**Текст для чтения:**

■ ■ ■ ■

Это осквернение охватывает все сферы человеческой жизни. Но особенно опустошительно оно в любви. Бездуховность человеческой любви превращает ее в элементарную потребность естества, самовольно заявляет о себе, своенравно «требует», бесцеремонно и бесстыдно действует и безответно угасает. Бездуховно заключенный брак не сулит ни верности, ни счастья, ни жизнестойкости, ни здорового воспитания. Лишенный святости брак начинается с мальчишеских проделок, терпим или даже поощряем в публичных домах и находит свое завершение в открытом распутстве и распаде семьи.

Лишенное святости мышление становится зыбким, скользящим по поверхности вещей. Оно уже не ищет целесообразности, уже не имеет «убеждений». Истинность и достоверность ему уже не свойственны абсолютно. Вместо этого оно культивирует выгоду и ударную аргументацию своих возможностей – как это было свойственно когда-то греческим софистам или римской риторике. Для ученых такого сорта мысль – не служение, a скорее способ достижения личного успеха, ставка на выигрыш в азартной игре – за деньги получишь и власть. Это лишенное корней мышление придает всей жизни оттенок авантюры и по сути своей аморально. О настоящей реальности оно и знать не желает, а потому в своем мелкотемье безответственности и релятивизма доходит до цинизма и нередко, увы, до примитива.

Лишенная святости воля – это социально опасная сила. И чем сильнее эта сила в личности, тем опаснее человек. Несдержанный и развязный стремится к власти любой ценой, использует все способы, исходит все пути, пуская в ход все средства, вплоть до лицемерия, клеветы, лжи и массовых казней. И чем тоньше носитель этой воли, тем изощреннее его борьба за жизнь, тем ярче его способность обойти препоны уголовного права, тем успешнее манипулирует он пробелами и недочетами правопорядка, тем «выше» поднимается он по ступенькам жизни, тем ущербнее его влияние. Именно эта дурная воля подрывает и подтачивает демократию, именно она измыслила и провела в жизнь идею тоталитарного государства. Но своего последнего слова эта лишенная святости воля пока еще не сказала.

Незаметно наша жизнь утрачивает священное. И процесс этот начинается с незначительных упущений и небрежений и заканчивается грандиозными кризисами и потрясениями. Первоисточником же этих опасностей является бездуховное воспитание детей.

2. Властолюбие

Чего же они, собственно, хотят – эти властолюбивые люди, о которых нам то и дело вещает история? Чего же жаждут они в качестве награды и воздаяния за свои извечные усилия и труды, за свою неизбывную напористость и риск? Что сулит владыке власть? И вправду ли она столь велика и всеохватна?..

На первый, поверхностный, взгляд, власть одного человека над другим кажется довольно могущественной, если не безграничной. Все властителю по силам. Он может подданным все дать и все у них отнять, сделать их счастливыми или несчастными, может мучить их и унижать, дарить им жизнь или посылать на смерть. И даже более того: он может людей, всех людей и целые народы, заставить плясать под свою дудку или ползать на коленях; он может по-ве-ле-вать, и согласно его повеленью строятся и разрушаются города, развязываются и утихают войны, вводятся новые порядки, новые силы, новая мода, создается новая музыка, изобретаются новое оружие и орудия пытки. И все это есть власть. И все это дает высшее наслаждение: сто́ит только подумать: «Мне кажется, что...» – и мир вертится по моему хотенью! Какое довольство! Какая полнота существования! Может ли быть высшее счастье?..

■ ■ ■ ■

**Исходные данные:**
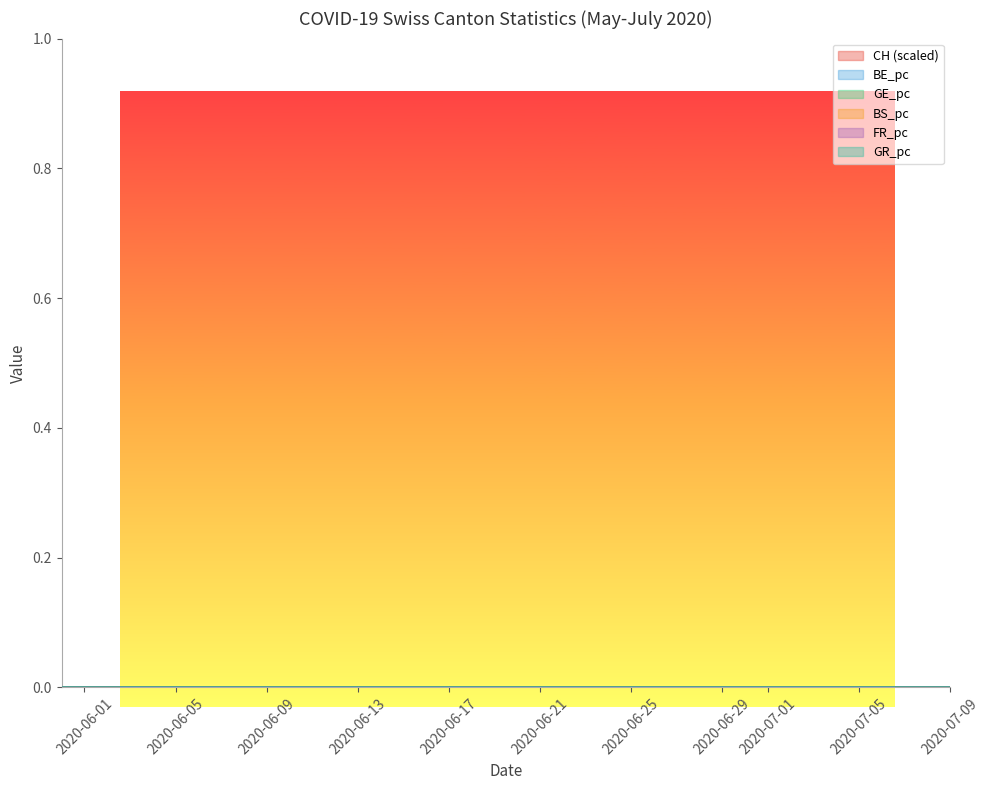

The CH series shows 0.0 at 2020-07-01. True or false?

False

■ ■ ■ ■

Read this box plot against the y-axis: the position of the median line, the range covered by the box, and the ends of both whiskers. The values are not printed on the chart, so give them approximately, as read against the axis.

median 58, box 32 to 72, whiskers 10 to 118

■ ■ ■ ■

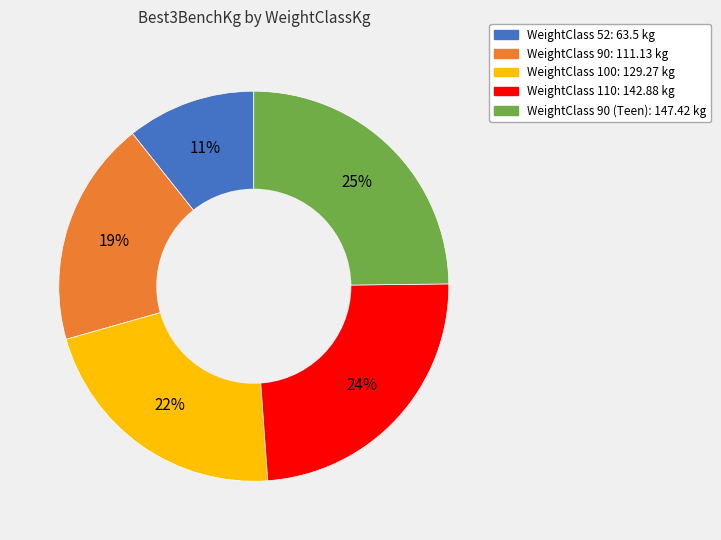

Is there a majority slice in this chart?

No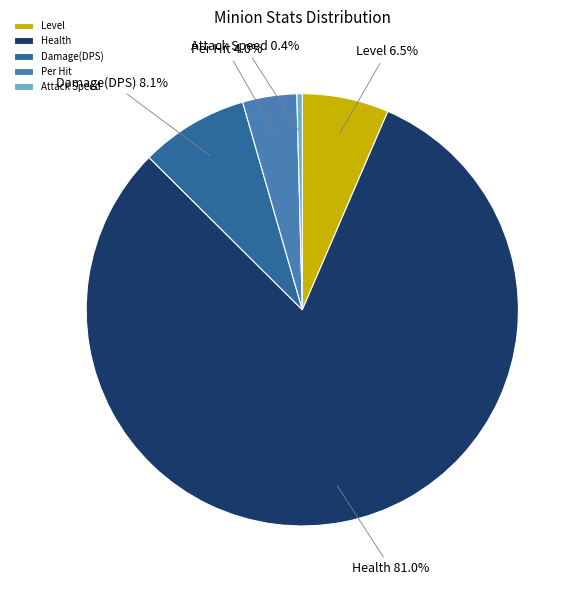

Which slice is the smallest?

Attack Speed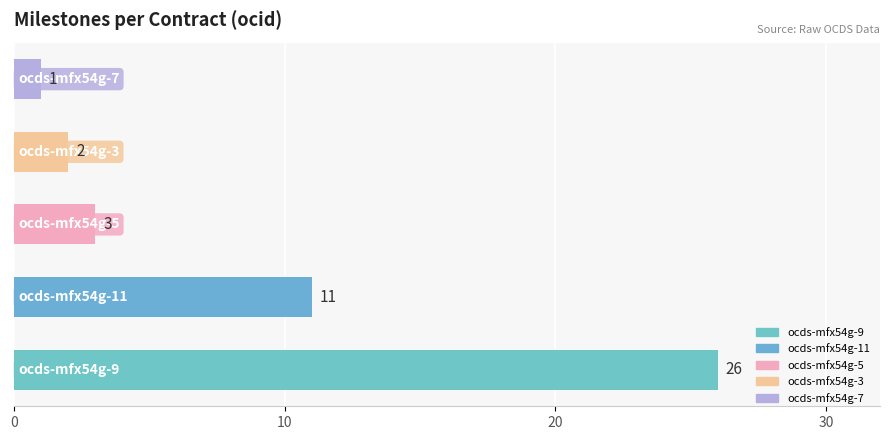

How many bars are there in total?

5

■ ■ ■ ■

**Ваша задача:**
Пожалуйста, перепишите дословно отрывок из текста для чтения: начните со слов «Чего же они, собственно, хотят» и остановитесь после слов «велика и всеохватна?..».

**Результат:**
Чего же они, собственно, хотят – эти властолюбивые люди, о которых нам то и дело вещает история? Чего же жаждут они в качестве награды и воздаяния за свои извечные усилия и труды, за свою неизбывную напористость и риск? Что сулит владыке власть? И вправду ли она столь велика и всеохватна?..